On Thu, Aug 06, 2009 at 01:56:12PM -0400, Matt Turner wrote:
I was researching different ways of writing unaligned load/store
macros, so I checked how the kernel did it -- the most general way
possible. See include/linux/unaligned.h. As such, very bad code is
generated, for example on alpha with BWX, we can implement all these
functions with a single instruction, whereas we get stuff like this
generated from the generic functions.
__get_unaligned_le32:
.frame $30,0,$26,0
.prologue 0
ldbu $0,1($16)
ldbu $1,2($16)
ldbu $2,3($16)
ldbu $3,0($16)
sll $1,16,$1
sll $0,8,$0
bis $0,$1,$0
sll $2,24,$2
bis $0,$3,$0
bis $0,$2,$0
addl $31,$0,$0
ret $31,($26),1
4 load byte instructions, shift, shift, or, shift, or, or, sign extend
-- or ldl_u instruction.

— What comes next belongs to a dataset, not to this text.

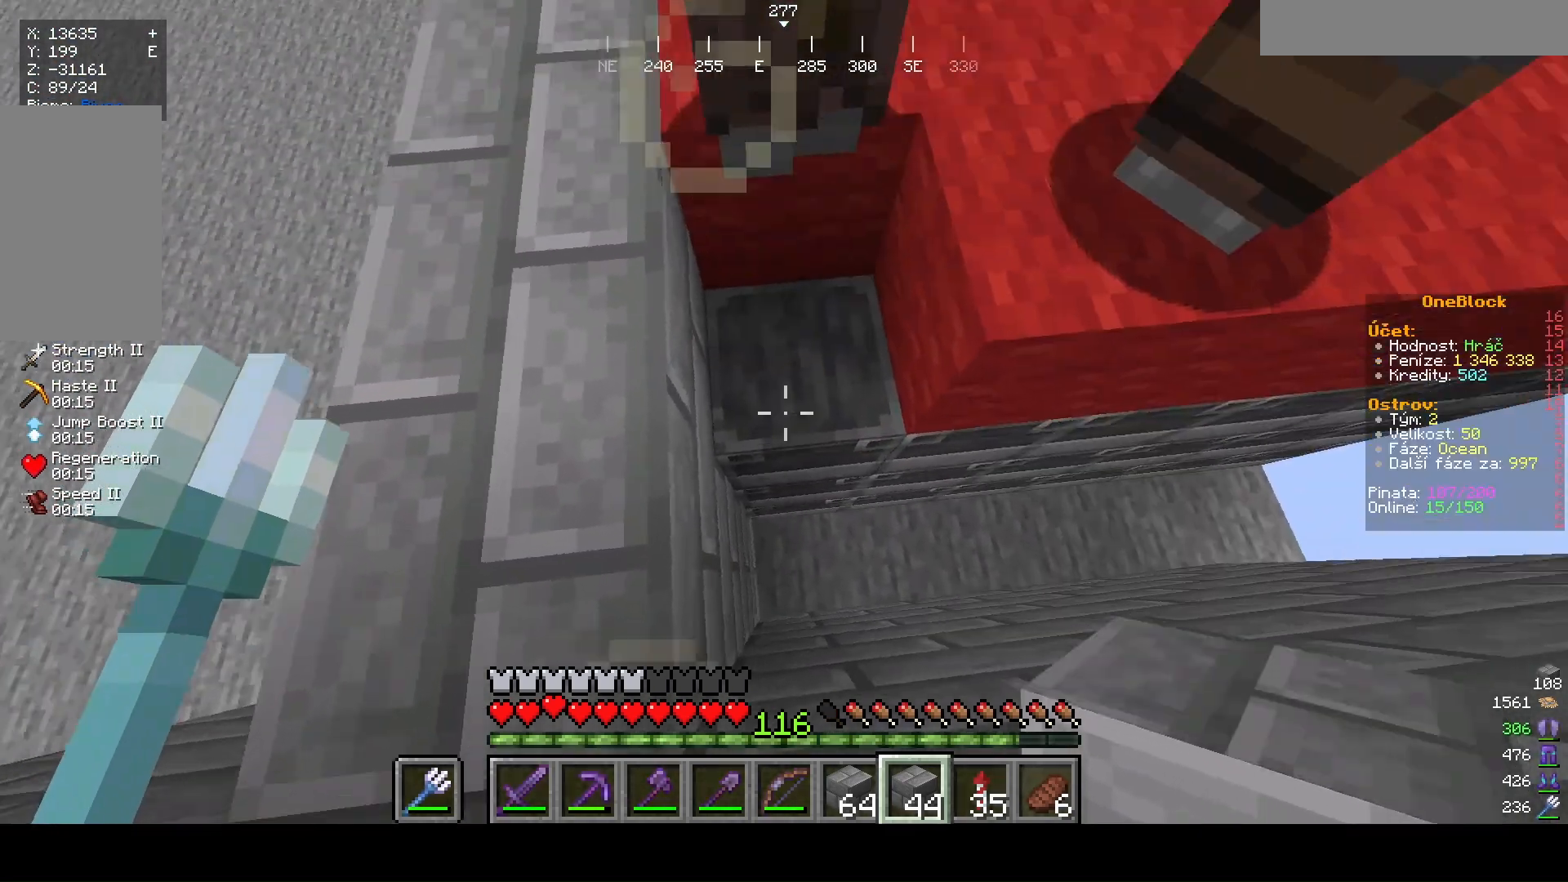
{"keys": [], "mouse": [], "events": []}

The code is more than doubly-bad for le64.
Do we use the generic functions for a reason I don't see? It appears
that it would be easy enough to add architecture-specific unaligned
get/put functions in arch/*/include/asm/unaligned.h
There should be no need for architecture specific code for Alpha. GCC
can generate the optimal code sequence for reads from unaligned struct
members as in linux/unaligned/packed_struct.h, and this code should be
used. So you should try to find out why it isn't.